Given problem 1: In the singing hints, what name is commonly given to the space between the hips and the lower ribs?
Given problem 2: Write the next part of the singing hints, picking up after its final sentence.

Supplied text:
◇ ◇ ◇

Helpful Hints for Singers

By Jan Simons

Originally published in the Spring 2001 Edition of The Amateur Musician.


Before beginning this subject, I would like to point out that it is impossible to teach singing through articles or even books; a live teacher is needed, or we would all be out of work by now!

Since singing is 90 percent physical, one’s physical well-being is of the utmost importance. By the way, anything I will say in this article is of the utmost importance, so you can always add that after each statement. Good body alignment will not only improve your singing, but also your way of life, so proper alignment should become part of everyday existence, not just when singing. With good body alignment your vocal instrument is bound to work better and you might even find that your range has increased by this change alone. Since it is much easier to sing standing up, if you are in a choir, persuade your conductor to have you stand for at least part of a rehearsal.

What might you do to improve your alignment?
Begin with allowing the ground to absorb the weight of your body. This might sound a bit strange but it will help you to relax your ankles and toes and allow your knees to unlock. Lower abdominal muscles should be firm since they give great support to your spine. Be careful not to use your hips as support for you rib cage. There should be as much space as possible between your hips and your lower ribs. That space is commonly known as the waistline. One other thing to guard against is raising and opening your ribcage with your breath. By creating space between your hips and lower ribs, your ribcage will be in an open position, allowing for a more efficient inhalation, without interference from your ribs. Try to concentrate on exhaling rather than on inhaling. It helps to think of breathing in as a result of having sung a phrase, rather than breathing in in order to sing the next phrase. As you exhale, the lower ribs become very active and flexible in an “in” and “up” motion. It is important that your body alignment never change; that way you can inhale quickly and efficiently.

◇ ◇ ◇

Dataset rows:
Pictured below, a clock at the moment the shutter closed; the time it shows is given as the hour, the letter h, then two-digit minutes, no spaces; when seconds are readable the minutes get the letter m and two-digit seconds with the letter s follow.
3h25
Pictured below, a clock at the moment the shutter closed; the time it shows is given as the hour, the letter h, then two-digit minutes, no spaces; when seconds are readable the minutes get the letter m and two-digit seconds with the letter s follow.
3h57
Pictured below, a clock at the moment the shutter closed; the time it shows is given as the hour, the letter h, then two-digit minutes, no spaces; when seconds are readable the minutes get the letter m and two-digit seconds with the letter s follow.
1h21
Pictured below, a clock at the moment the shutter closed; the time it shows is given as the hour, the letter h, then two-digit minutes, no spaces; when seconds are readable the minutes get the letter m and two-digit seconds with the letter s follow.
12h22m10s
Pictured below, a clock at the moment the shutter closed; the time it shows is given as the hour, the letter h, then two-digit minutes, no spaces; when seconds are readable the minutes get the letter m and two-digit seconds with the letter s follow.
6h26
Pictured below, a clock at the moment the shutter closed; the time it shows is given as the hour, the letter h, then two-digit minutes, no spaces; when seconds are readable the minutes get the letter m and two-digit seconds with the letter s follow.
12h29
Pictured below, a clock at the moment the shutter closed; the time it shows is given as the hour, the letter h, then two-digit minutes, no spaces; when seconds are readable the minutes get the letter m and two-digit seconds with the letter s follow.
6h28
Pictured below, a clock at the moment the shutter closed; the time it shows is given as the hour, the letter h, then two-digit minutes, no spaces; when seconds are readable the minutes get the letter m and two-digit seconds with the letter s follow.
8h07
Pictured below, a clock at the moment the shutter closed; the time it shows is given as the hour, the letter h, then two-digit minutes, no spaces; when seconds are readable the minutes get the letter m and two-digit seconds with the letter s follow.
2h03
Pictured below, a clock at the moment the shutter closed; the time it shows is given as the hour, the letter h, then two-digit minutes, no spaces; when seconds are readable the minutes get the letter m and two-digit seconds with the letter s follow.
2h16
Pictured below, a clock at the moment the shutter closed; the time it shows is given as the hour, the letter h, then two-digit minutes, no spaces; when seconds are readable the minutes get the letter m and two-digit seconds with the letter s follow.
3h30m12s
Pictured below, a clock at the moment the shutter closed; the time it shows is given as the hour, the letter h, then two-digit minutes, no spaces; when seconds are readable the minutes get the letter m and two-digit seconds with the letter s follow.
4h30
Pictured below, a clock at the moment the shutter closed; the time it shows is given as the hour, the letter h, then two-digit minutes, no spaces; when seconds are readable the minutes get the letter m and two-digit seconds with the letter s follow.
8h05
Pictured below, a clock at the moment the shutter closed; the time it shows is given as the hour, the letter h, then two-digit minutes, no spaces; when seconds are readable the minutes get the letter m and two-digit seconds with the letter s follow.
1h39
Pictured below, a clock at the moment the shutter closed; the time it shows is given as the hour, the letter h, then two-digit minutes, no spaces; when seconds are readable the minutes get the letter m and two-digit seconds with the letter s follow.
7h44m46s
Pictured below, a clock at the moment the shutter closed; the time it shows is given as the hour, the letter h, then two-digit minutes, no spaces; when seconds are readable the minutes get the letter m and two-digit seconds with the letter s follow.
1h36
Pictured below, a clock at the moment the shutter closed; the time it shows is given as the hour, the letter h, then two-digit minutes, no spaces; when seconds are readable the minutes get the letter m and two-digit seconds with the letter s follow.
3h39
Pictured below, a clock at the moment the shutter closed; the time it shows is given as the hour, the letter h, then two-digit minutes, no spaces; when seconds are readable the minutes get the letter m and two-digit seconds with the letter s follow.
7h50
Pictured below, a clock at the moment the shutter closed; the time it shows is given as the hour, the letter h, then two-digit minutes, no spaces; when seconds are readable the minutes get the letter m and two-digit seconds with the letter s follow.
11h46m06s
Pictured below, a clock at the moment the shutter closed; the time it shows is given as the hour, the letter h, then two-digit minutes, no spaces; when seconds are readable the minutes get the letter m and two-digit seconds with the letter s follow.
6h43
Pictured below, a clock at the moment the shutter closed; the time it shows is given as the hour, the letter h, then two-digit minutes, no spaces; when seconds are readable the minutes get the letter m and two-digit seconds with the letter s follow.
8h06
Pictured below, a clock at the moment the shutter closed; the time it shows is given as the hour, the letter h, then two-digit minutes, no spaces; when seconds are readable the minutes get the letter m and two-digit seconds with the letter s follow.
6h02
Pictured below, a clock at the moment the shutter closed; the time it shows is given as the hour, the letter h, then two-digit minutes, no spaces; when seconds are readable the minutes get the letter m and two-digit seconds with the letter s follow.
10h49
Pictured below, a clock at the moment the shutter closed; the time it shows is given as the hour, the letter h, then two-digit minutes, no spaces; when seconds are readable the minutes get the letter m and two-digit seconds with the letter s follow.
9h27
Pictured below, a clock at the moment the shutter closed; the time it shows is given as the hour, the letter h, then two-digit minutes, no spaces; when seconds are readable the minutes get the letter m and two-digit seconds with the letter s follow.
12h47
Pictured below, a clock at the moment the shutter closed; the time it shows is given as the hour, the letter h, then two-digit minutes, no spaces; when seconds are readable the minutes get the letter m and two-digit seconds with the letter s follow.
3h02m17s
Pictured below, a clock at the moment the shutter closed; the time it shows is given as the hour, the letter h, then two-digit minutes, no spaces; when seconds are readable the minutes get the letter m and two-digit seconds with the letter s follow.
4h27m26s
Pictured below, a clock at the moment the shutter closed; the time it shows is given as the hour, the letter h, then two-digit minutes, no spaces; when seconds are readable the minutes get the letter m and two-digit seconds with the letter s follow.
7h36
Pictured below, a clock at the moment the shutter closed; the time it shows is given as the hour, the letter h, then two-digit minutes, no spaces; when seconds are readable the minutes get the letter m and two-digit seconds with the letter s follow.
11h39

◇ ◇ ◇

Task response 1: The waistline.

Task response 2:
Focal points: When speaking of focal points, one must be aware of the fact that they are mental images and the voice should not be pushed into them. There is a tendency to over use the “mask” focal point and pushing the voice there. The mask is only one of six focal points one can use in freeing the voice. The mask is most useful in going into chest voice (low range) smoothly from head voice (high range) in order to avoid a large break between chest and head voice. There is a general tendency to vocalize from low to high notes, which forces the chest voice up as high as possible rather than bringing the head voice down. I therefore stress working the voice from the top down, bringing the head voice down as far as possible. Needless to say, it varies in different voices, but as a general rule, I would work that way, stressing “renewal” coming down and thinking higher on each successive note, ending up with a feeling that the lowest note feels higher than the top note. You might also remember that intervals are always smaller coming down than going up, especially the semitones. The focal point that is the most neglected and that I consider a vital one, is under the super-sternal notch. This focal point is of the utmost importance since it anchors the larynx down, especially in the middle of the range or in what is known as “la voix mixte”. This focal point helps to keep the voice in the body and therefore allows the high notes greater freedom and space. In order to use this focal point efficiently, the mouth must generally be in a north-south position and not spread east-west. Students find it a help to actually think that the air is coming out of the super-sternal notch, and this focal point also allows for greater flexibility.

Another neglected focal point is at the nape of the neck: for high and forte phrases, which gives a feeling of space and helps to release neck tension, present in so many of us. The mental release there, and renewing that release, gives the singer a great sense of freedom. I also feel that throughout the range, this is the focal point for the “ee” vowel such as in “sleep”, rather than spreading or modifying this vowel. It is really the liaison between the head and chest voice registers and thus helps blend them.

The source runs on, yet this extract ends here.